:: Study text ::

Exchange rate fluctuations
A big factor affecting your transfers to Japan is fluctuations in the exchange rate. If you’re moving to Japan and need to transfer a large sum, for a property purchase for example, the exchange rate is constantly moving—so it can either go for you or against you, having a big impact on the amount you get at the end of the day. As real estate investments have a fairly long time horizon, the risk is high that the exchange rate will have moved by the time you transfer your money. To manage your risk, a specialist can offer you a “forward contract”. These contracts allow you to lock in an exchange rate for a date in the future; that means you’re buying now but paying for the full contract at a later date.
If you are making or receiving regular payments you can also lock into the rate today and make sure you get the same rate on monthly or quarterly payments for up to a year.
Another tool many people use is a “limit order”. This is when you specify the rate you want and your foreign exchange provider then watches the rates for you. If your rate goes to your desired level the provider purchases the currency at that rate. Limit orders are especially helpful because people cannot watch the actively fluctuating foreign exchange market all of the time, and so they might miss out on a favorably spiked or short-term exchange rate improvement.
OFX can help with all of these nifty strategies.
Watch out for receiving bank charges
Banks in Japan love charging their customers pointless fees and will often apply a receiving charge to release the funds to your bank account EVEN IF YOU ARE SENDING THE MONEY IN YEN! Many banks charge a ridiculous 3,000-4,000 yen to receive yen transfers. And if foreign currency amounts are transferred to yen accounts in Japan, the receiving bank will set the exchange rate to yen—and charge you another couple of thousand for the conversion.
Shinsei Bank are popular (and unusual) because they tend not to charge receiving fees, while JP Post and SMBC are on the lower end of the fee scale, charging around 1,000-1,500 yen per transfer. Most other banks are squarely in the 4,000 yen+ bracket.
Some bad news: these amounts don’t include intermediary fees. Most transfers, including those done via Shinsei, use intermediary banks which may or may not deduct handling charges—that’s more money down the tube. Cheapo tip: If you can specify an intermediary bank with a transfer to a Shinsei Bank account, opt for Citibank Japan Ltd, Tokyo Branch (for yen payments) or JPMorgan Chase Bank, N.A., Tokyo Branch (for USD payments), as they don’t charge fees.
If your transfer is from a major international bank to a major Japanese bank, then it should avoid intermediaries and “lifting fees”—just check before you send.
One final means of sending money to Japan I should mention is using crypto currency. You’ve probably heard of Bitcoin and its Wild West tales of booms, busts and more booms—plus you may have heard about the demise of the MtGox Exchange, a company that was based in Shibuya.

:::
:: Dataset ::

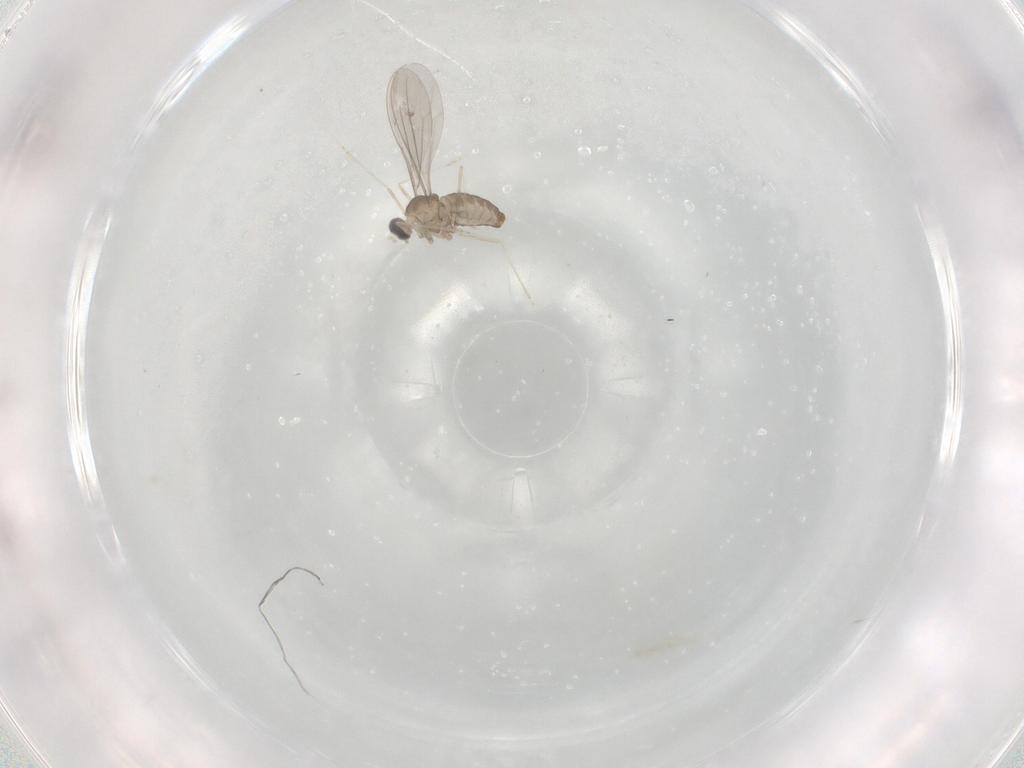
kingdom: Animalia
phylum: Arthropoda
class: Insecta
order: Diptera
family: Cecidomyiidae
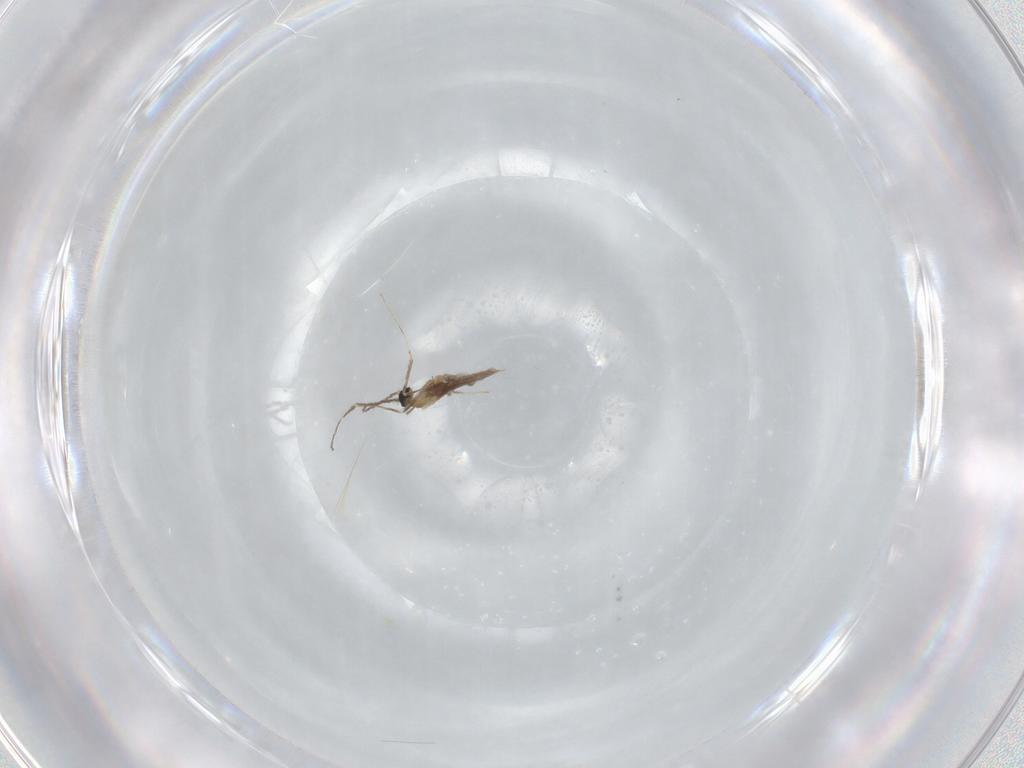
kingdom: Animalia
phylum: Arthropoda
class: Insecta
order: Diptera
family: Cecidomyiidae
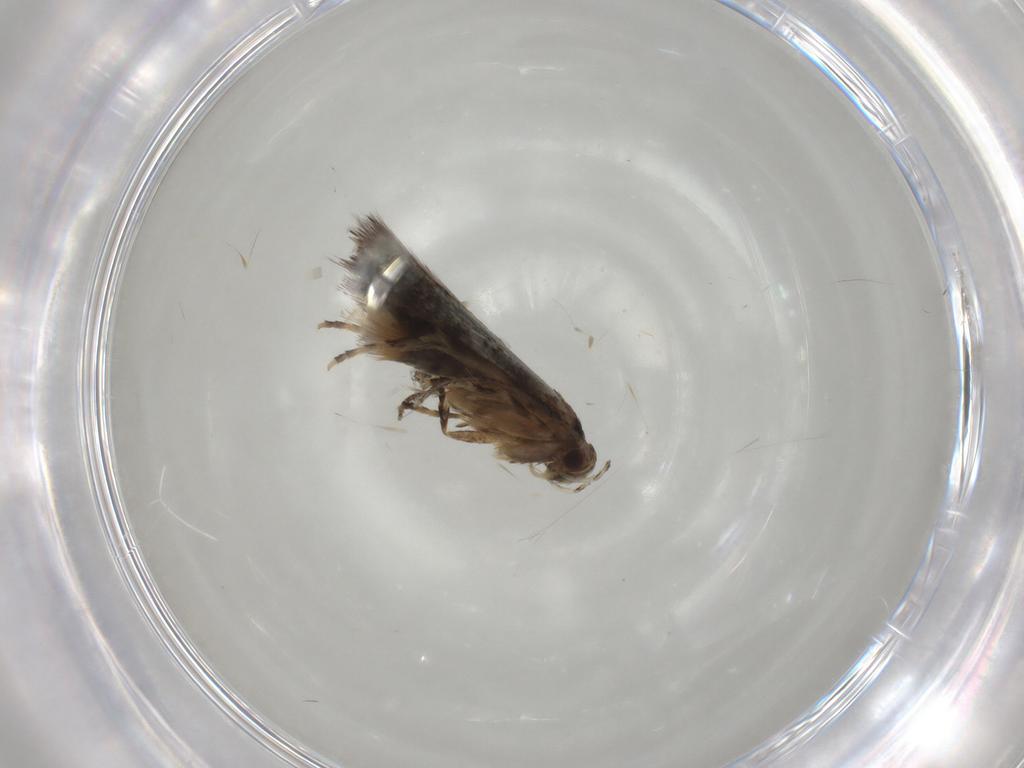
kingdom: Animalia
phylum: Arthropoda
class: Insecta
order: Lepidoptera
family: Elachistidae
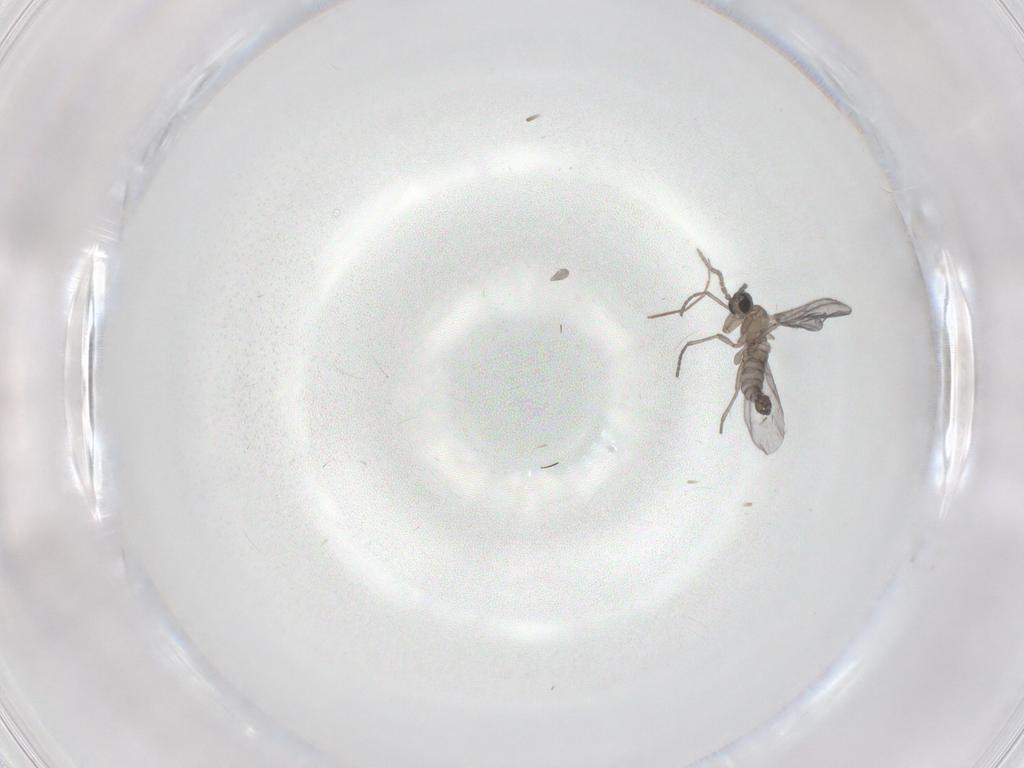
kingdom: Animalia
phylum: Arthropoda
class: Insecta
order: Diptera
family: Sciaridae
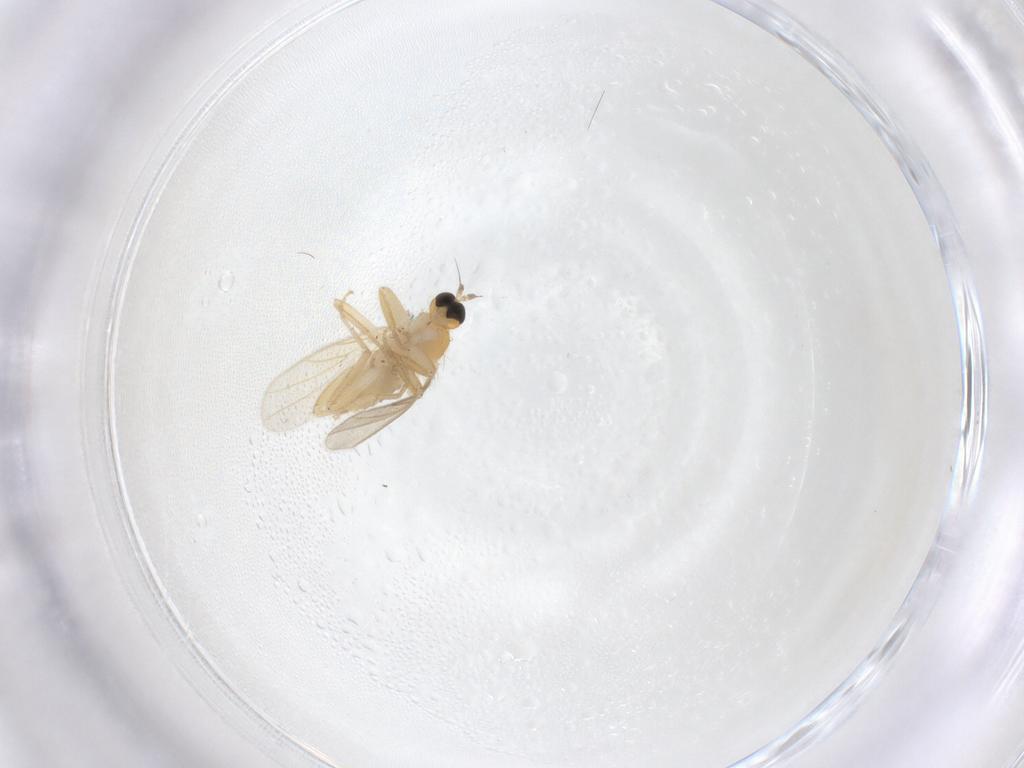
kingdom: Animalia
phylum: Arthropoda
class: Insecta
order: Diptera
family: Hybotidae
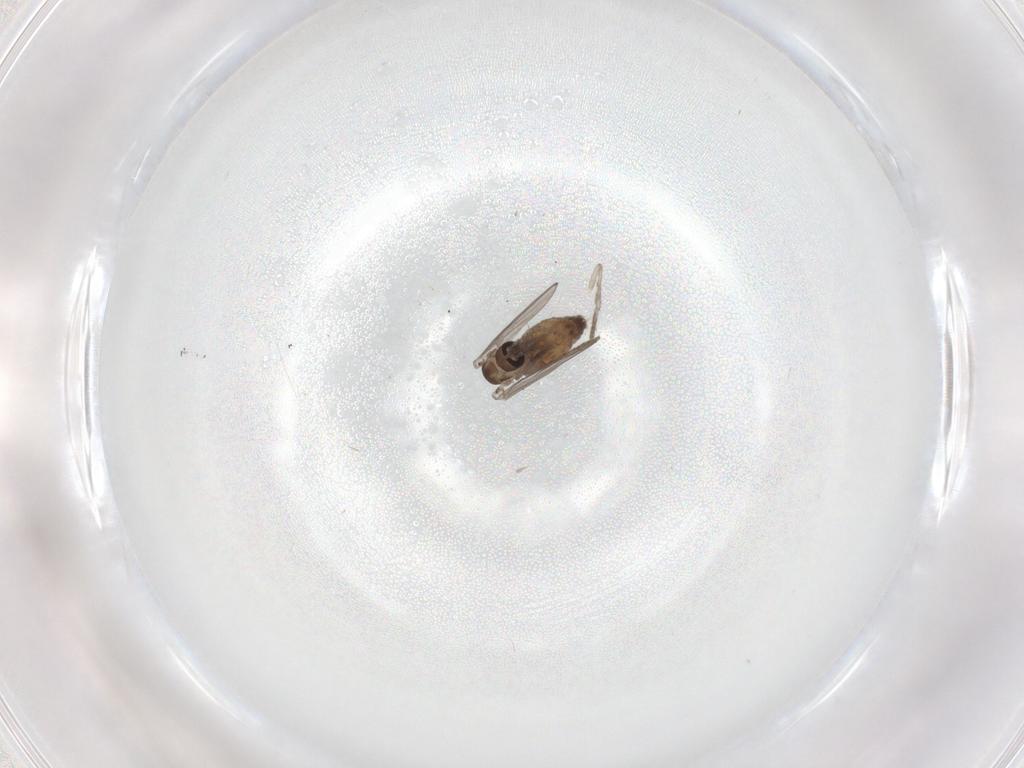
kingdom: Animalia
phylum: Arthropoda
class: Insecta
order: Diptera
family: Psychodidae
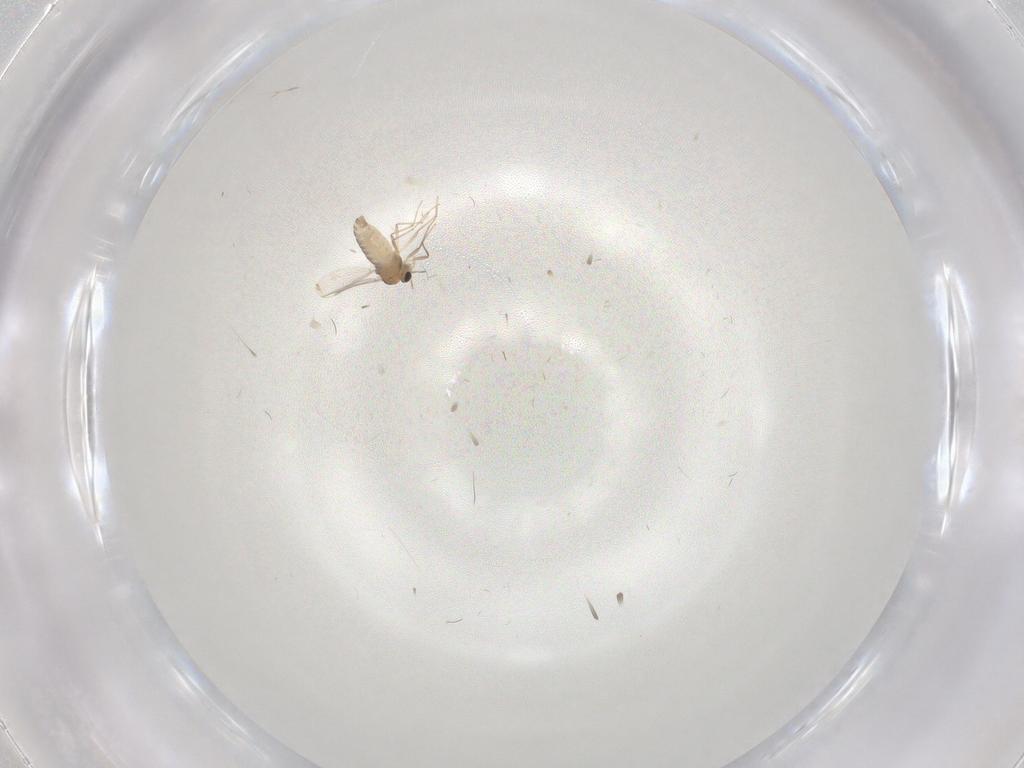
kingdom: Animalia
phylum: Arthropoda
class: Insecta
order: Diptera
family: Chironomidae
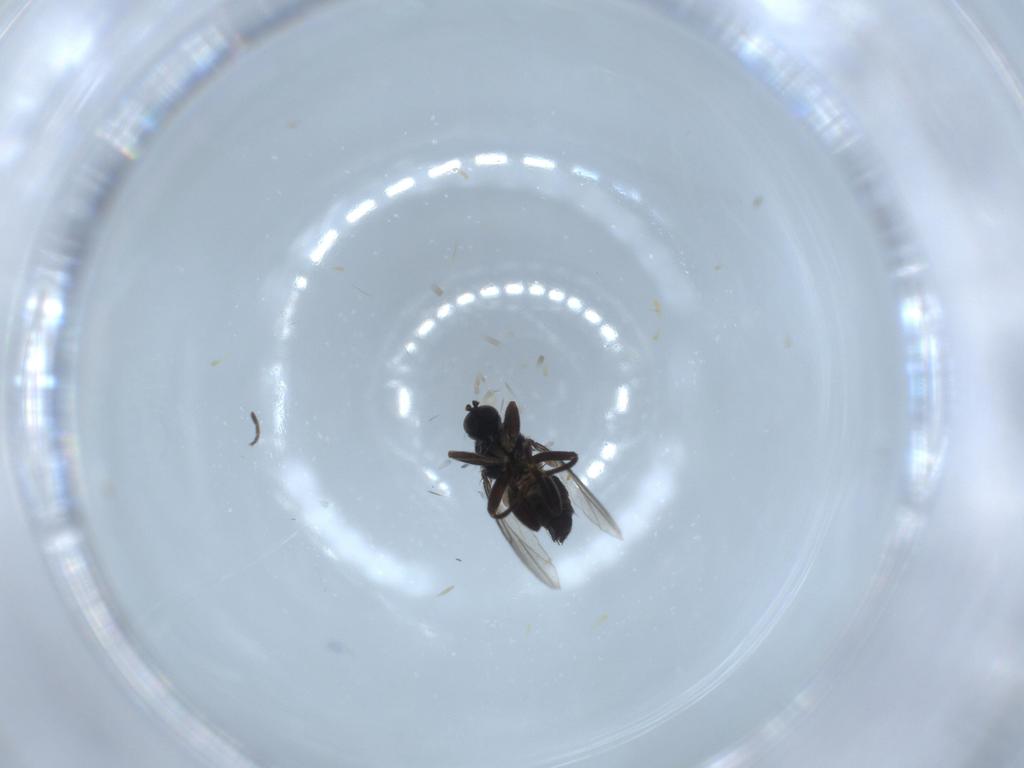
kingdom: Animalia
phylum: Arthropoda
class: Insecta
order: Diptera
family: Hybotidae
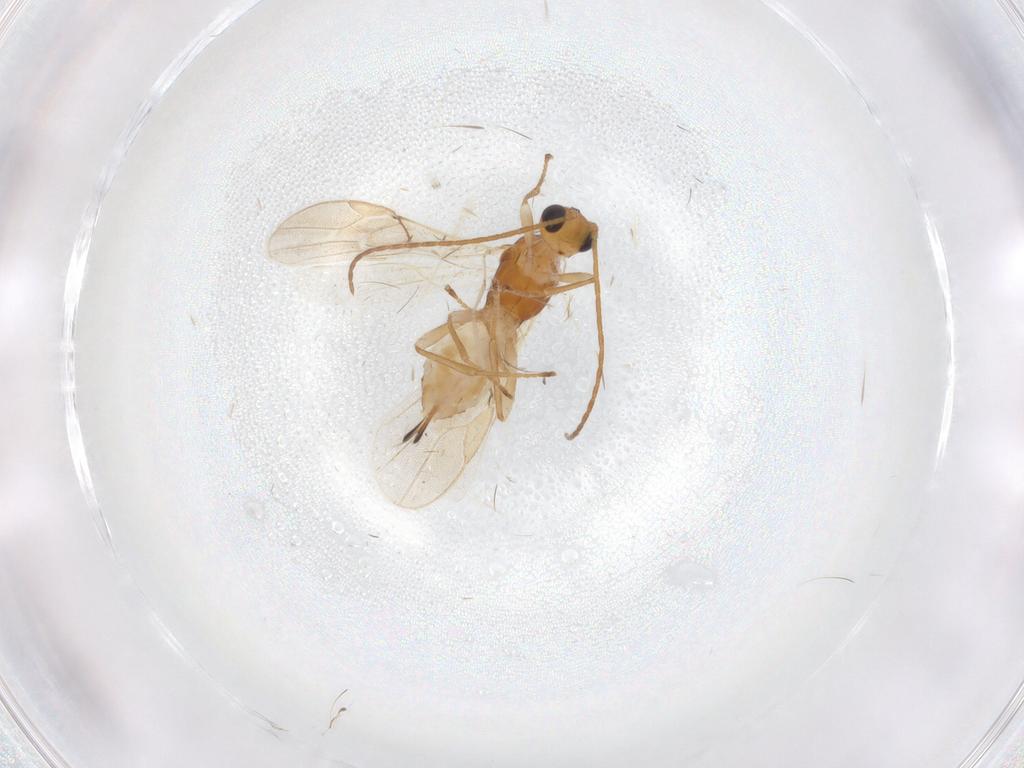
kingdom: Animalia
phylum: Arthropoda
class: Insecta
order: Hymenoptera
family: Braconidae
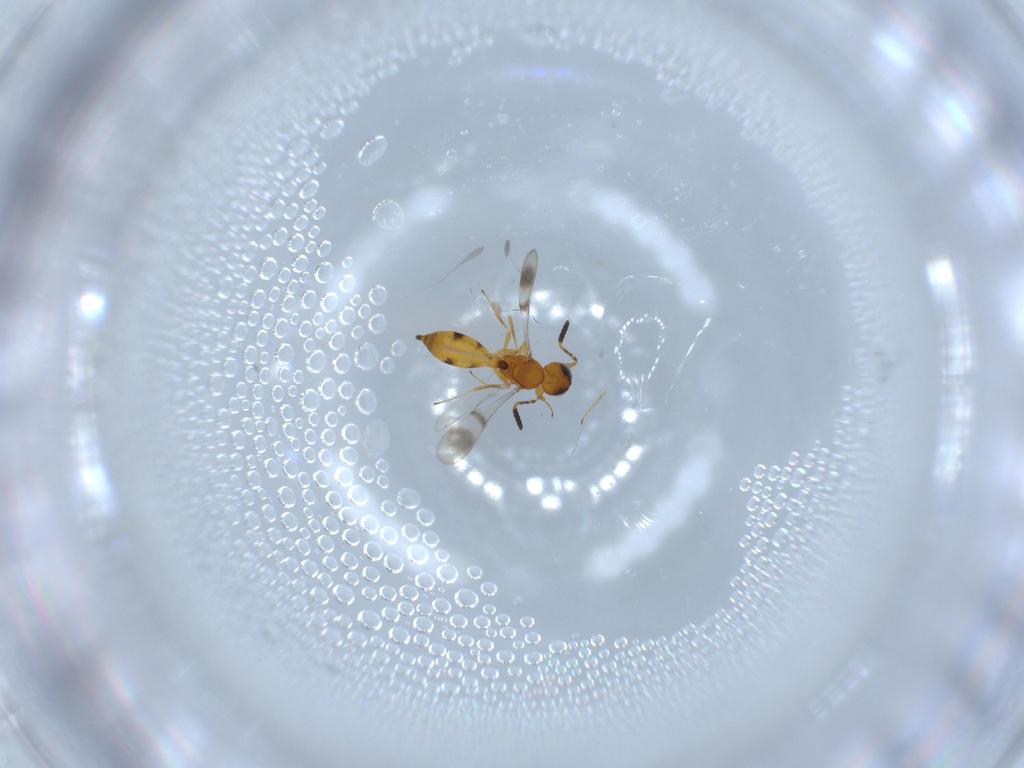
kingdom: Animalia
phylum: Arthropoda
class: Insecta
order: Hymenoptera
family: Scelionidae
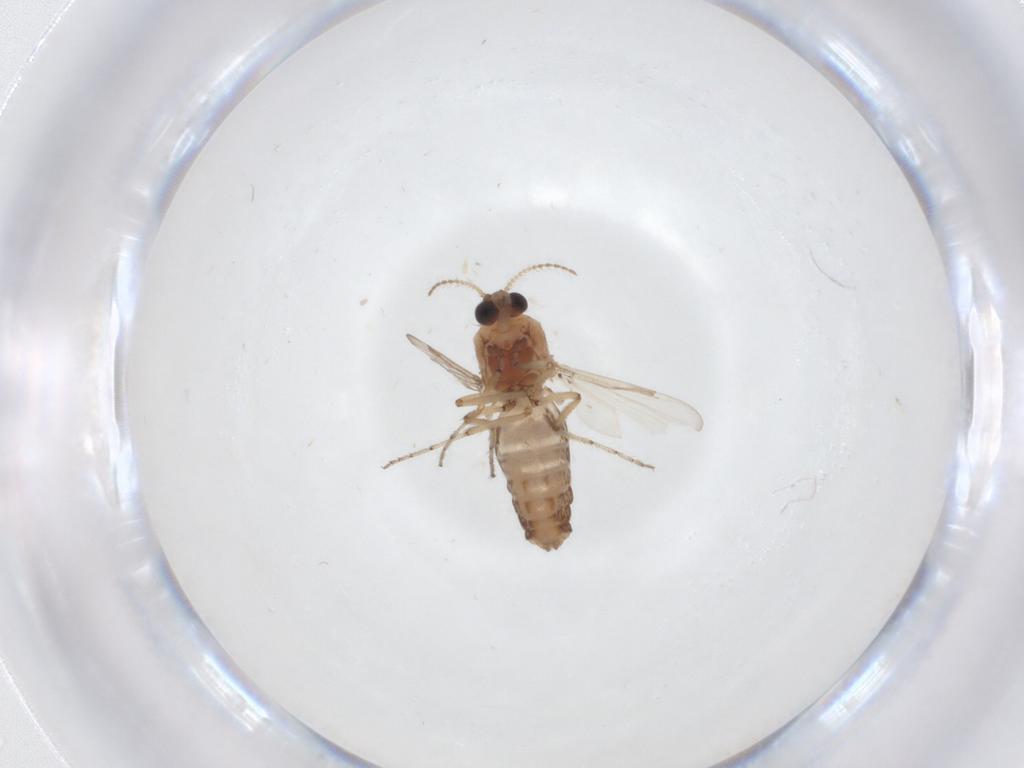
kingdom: Animalia
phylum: Arthropoda
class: Insecta
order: Diptera
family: Ceratopogonidae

:::

Brief A: Reproduce the passage of the text on sending money to Japan between "OFX can help" and "4,000 yen+ bracket.", inclusive.
Brief B: According to the text on sending money to Japan, which intermediary bank should you pick for USD payments to a Shinsei Bank account?

Expected answer A:
OFX can help with all of these nifty strategies.
Watch out for receiving bank charges
Banks in Japan love charging their customers pointless fees and will often apply a receiving charge to release the funds to your bank account EVEN IF YOU ARE SENDING THE MONEY IN YEN! Many banks charge a ridiculous 3,000-4,000 yen to receive yen transfers. And if foreign currency amounts are transferred to yen accounts in Japan, the receiving bank will set the exchange rate to yen—and charge you another couple of thousand for the conversion.
Shinsei Bank are popular (and unusual) because they tend not to charge receiving fees, while JP Post and SMBC are on the lower end of the fee scale, charging around 1,000-1,500 yen per transfer. Most other banks are squarely in the 4,000 yen+ bracket.

Expected answer B: JPMorgan Chase Bank, N.A., Tokyo Branch.